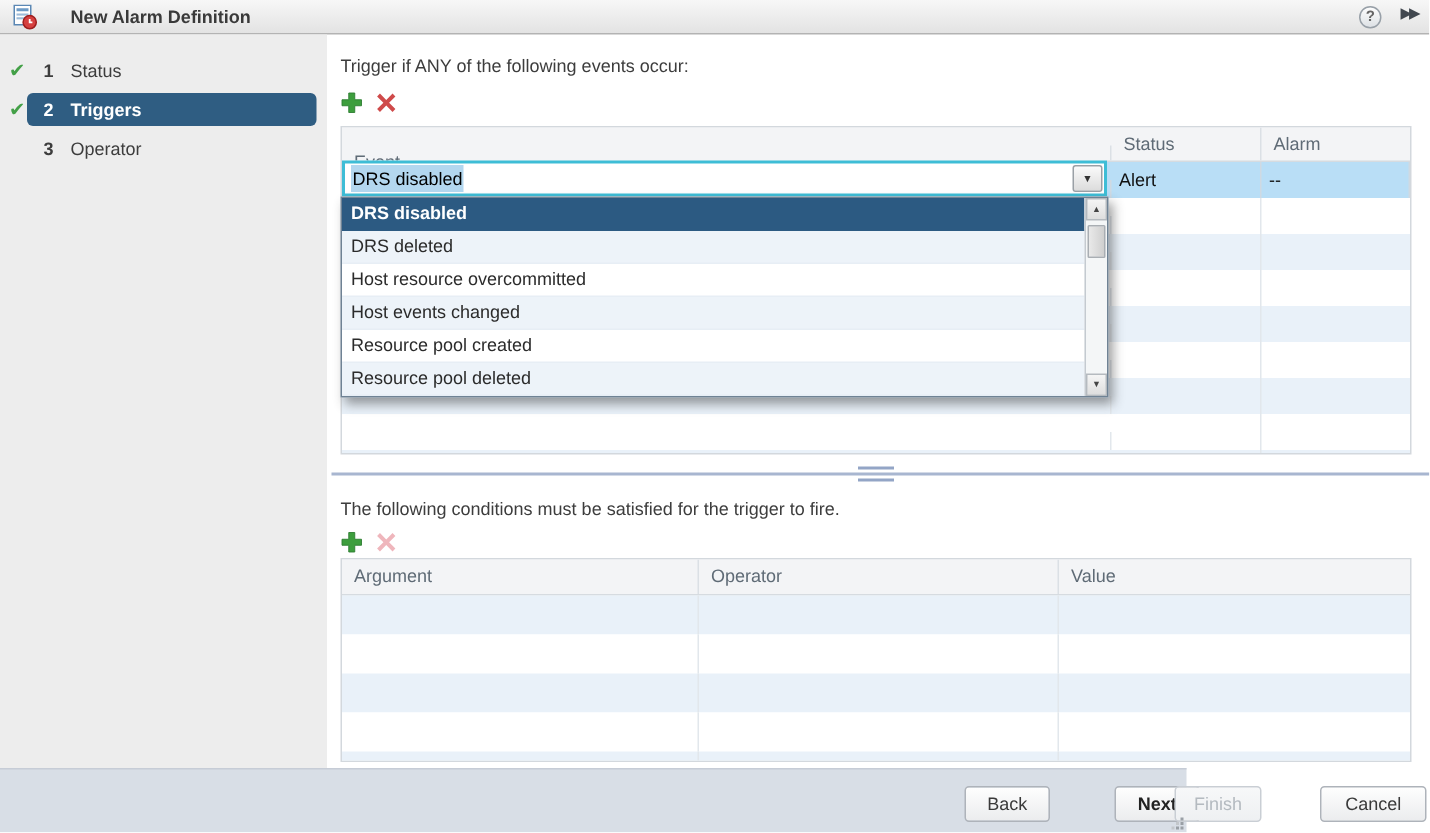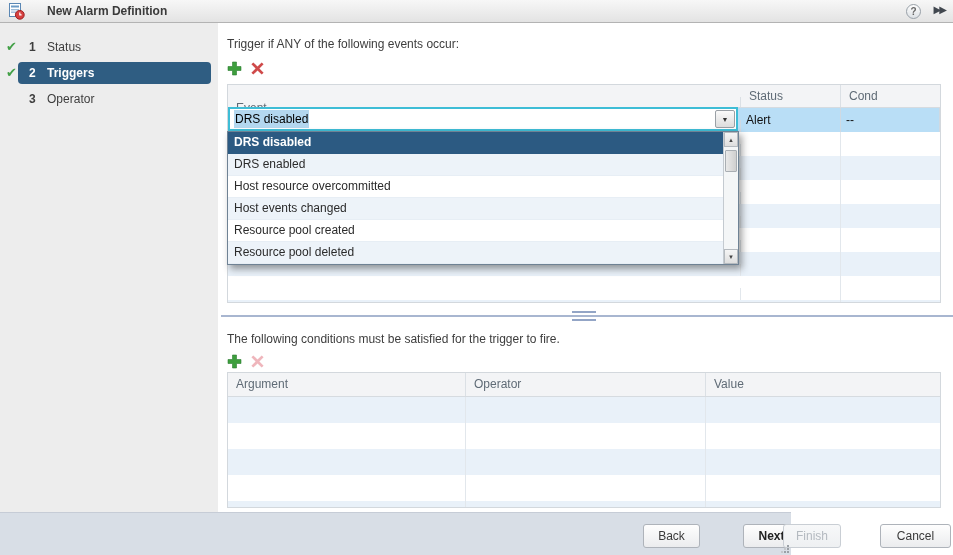--- a/index.html
+++ b/index.html
@@ -159,7 +159,7 @@
     <div class="thead">
       <div class="th c1">Event</div>
       <div class="th c2">Status</div>
-      <div class="th c3">Cond</div>
+      <div class="th c3">Alarm</div>
     </div>
     <div class="trow selected">
       <div class="td c1"></div>

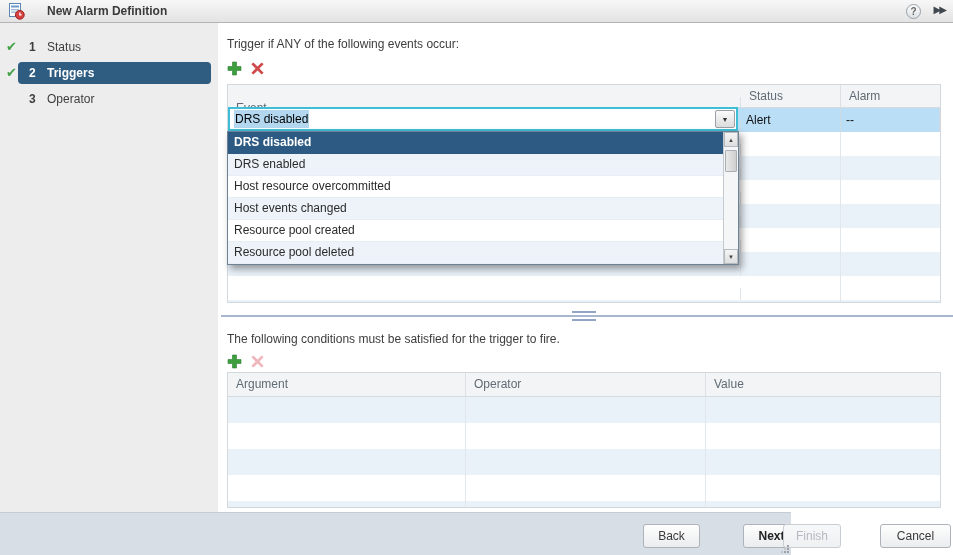--- a/index.html
+++ b/index.html
@@ -217,7 +217,7 @@
 
   <div class="popup">
     <div class="opt selected">DRS disabled</div>
-    <div class="opt alt">DRS enabled</div>
+    <div class="opt alt">DRS deleted</div>
     <div class="opt">Host resource overcommitted</div>
     <div class="opt alt">Host events changed</div>
     <div class="opt">Resource pool created</div>

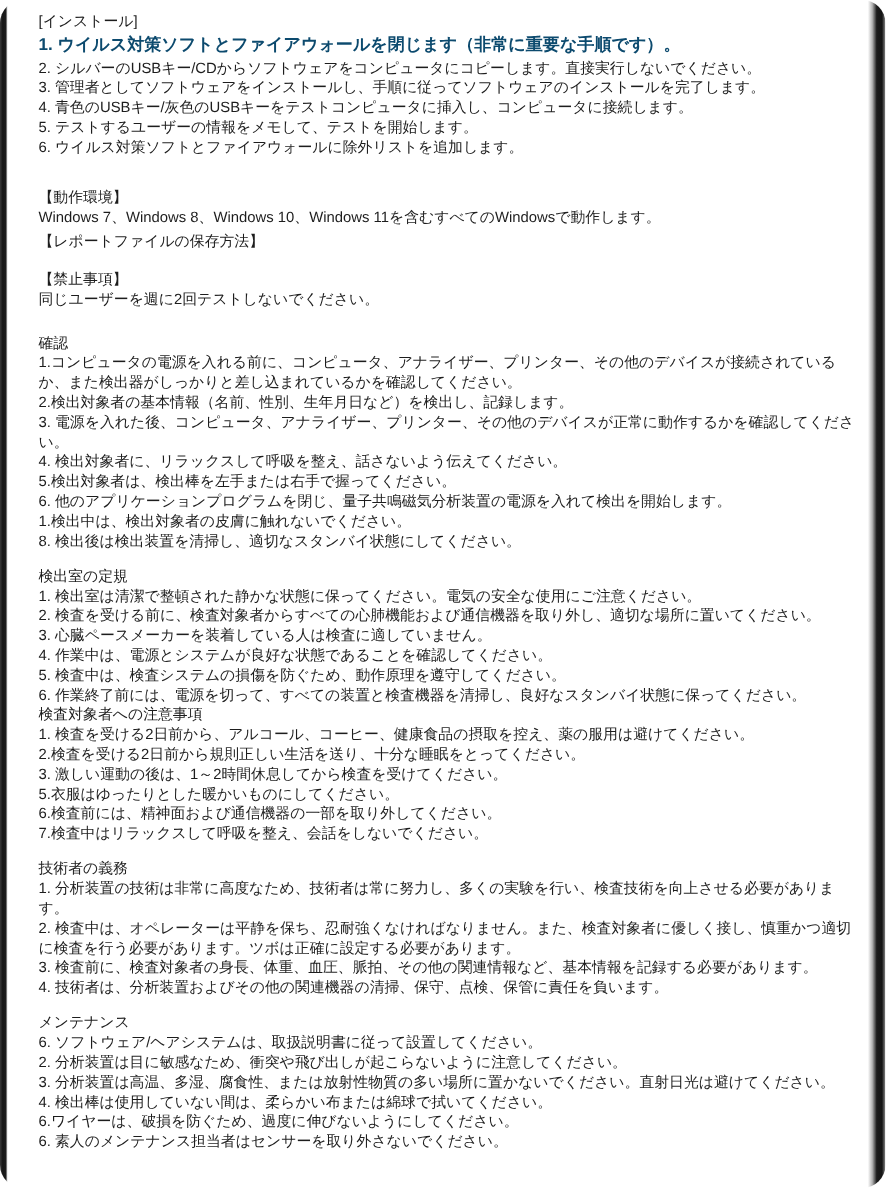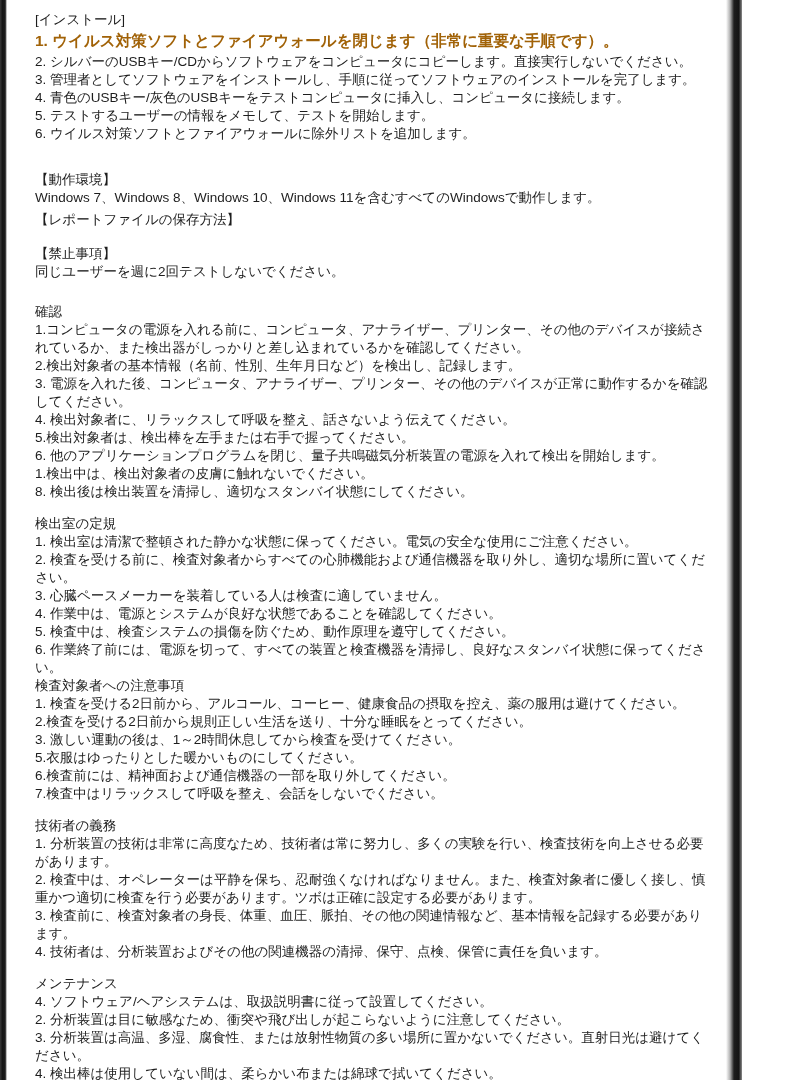--- a/index.html
+++ b/index.html
@@ -9,12 +9,13 @@
   }
   .page {
     position: relative;
-    width: 742px;
+    width: 805px;
     height: 1080px;
     background: #ffffff;
     overflow: hidden;
     font-family: "Liberation Sans", "DejaVu Sans", sans-serif;
     color: #1d1d1d;
+    border-radius: 21px;
   }
   
   .edge-left {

Problem statement: Without the pictures, restate each entry exactly.

Answer to this task:
--- a/index.html
+++ b/index.html
@@ -159,7 +159,7 @@
     <div class="thead">
       <div class="th c1">Event</div>
       <div class="th c2">Status</div>
-      <div class="th c3">Cond</div>
+      <div class="th c3">Alarm</div>
     </div>
     <div class="trow selected">
       <div class="td c1"></div>

--- a/index.html
+++ b/index.html
@@ -217,7 +217,7 @@
 
   <div class="popup">
     <div class="opt selected">DRS disabled</div>
-    <div class="opt alt">DRS enabled</div>
+    <div class="opt alt">DRS deleted</div>
     <div class="opt">Host resource overcommitted</div>
     <div class="opt alt">Host events changed</div>
     <div class="opt">Resource pool created</div>

--- a/index.html
+++ b/index.html
@@ -9,12 +9,13 @@
   }
   .page {
     position: relative;
-    width: 742px;
+    width: 805px;
     height: 1080px;
     background: #ffffff;
     overflow: hidden;
     font-family: "Liberation Sans", "DejaVu Sans", sans-serif;
     color: #1d1d1d;
+    border-radius: 21px;
   }
   
   .edge-left {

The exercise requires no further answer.